Objectives: As part of the ongoing national Clostridium difficile Antimicrobial Resistance Surveillance (CDARS) study, we sought to describe the molecular epidemiology of C. difficile infection (CDI) in the Australian healthcare and community settings in 2015.
Methods: Ten laboratories across Australia; one private and one public laboratory from five states submitted isolates of C. difficile or PCR positive stool samples during two collection periods for summer/autumn (February-March; CDARS phase 4) and winter/spring (August-September/ CDARS phase 5) 2015. C. difficile was characterized by PCR for toxin genes and ribotyping.
Results: A total of 307 eligible samples were received, of which 45% and 47% of the total collected were submitted by private laboratories from the two collection periods, respectively.
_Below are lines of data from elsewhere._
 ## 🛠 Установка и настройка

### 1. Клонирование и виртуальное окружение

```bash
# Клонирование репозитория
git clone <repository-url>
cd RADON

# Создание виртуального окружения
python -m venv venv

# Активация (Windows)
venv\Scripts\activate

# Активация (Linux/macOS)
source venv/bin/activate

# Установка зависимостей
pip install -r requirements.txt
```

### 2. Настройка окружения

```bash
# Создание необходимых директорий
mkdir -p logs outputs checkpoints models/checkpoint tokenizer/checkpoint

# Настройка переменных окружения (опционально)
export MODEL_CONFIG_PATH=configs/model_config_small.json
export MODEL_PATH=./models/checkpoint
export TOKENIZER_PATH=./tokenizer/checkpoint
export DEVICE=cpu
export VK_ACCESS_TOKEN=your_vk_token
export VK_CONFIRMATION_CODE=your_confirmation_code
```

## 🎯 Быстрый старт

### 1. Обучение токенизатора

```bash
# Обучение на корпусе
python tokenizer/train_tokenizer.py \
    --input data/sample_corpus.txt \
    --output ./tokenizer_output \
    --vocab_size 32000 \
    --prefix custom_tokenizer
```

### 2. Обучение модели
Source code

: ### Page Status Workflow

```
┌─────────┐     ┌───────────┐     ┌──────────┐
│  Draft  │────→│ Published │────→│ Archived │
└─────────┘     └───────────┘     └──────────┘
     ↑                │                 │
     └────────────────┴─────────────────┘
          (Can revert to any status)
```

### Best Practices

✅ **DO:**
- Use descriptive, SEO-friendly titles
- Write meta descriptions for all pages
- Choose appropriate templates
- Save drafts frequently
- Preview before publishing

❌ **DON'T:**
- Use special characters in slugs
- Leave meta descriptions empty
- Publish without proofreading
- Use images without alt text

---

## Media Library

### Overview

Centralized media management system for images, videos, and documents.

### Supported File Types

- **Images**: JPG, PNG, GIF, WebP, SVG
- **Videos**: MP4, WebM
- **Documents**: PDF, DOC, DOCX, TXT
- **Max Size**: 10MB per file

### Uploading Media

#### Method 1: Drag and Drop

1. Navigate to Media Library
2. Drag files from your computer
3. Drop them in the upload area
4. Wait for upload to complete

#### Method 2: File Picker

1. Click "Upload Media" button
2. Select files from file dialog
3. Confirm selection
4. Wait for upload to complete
From these samples, 285 isolates of C. difficile [WA (n=58), VIC (n= 55), SA (n=53), QLD (n=61) and NSW (n=56)] were recovered. PCR ribotyping yielded 71 different ribotypes (RTs) and 76% of strains (218/285) were assigned to 1 of 30 internationally recognised RTs. The most prevalent RTs were 014/020 (31%, n=88), 056 (8%, n=22) and 002 (7%, n=21). Epidemic RTs 027 (n=1), 078 (n=3) and the recently emerged RT251 (n=1) were found, as well as a single isolate of RT017. The vast majority (88%) of strains were positive for the major toxin genes tcdA/B, of which 4% (n=12) were also positive for genes encoding binary toxin (cdtA/B) and 7% (n=20) were non-toxigenic strains. Similar distributions were seen for RTs between states, although phase 5 appeared to have increased numbers of RTs 056 (n= 5 vs. 17) and 002 (n=6 vs. 15).
Conclusions: A heterogeneous C. difficile strain population was identified in Australia. RT014/020 was the most prevalent C. difficile strain found in humans with CDI. This successful lineage is also the most common RT in pigs in Australia, suggesting a potential zoonotic reservoir for human CDI. Continuous surveillance of circulating C. difficile strains is important for tracking of prominent and emerging strain types.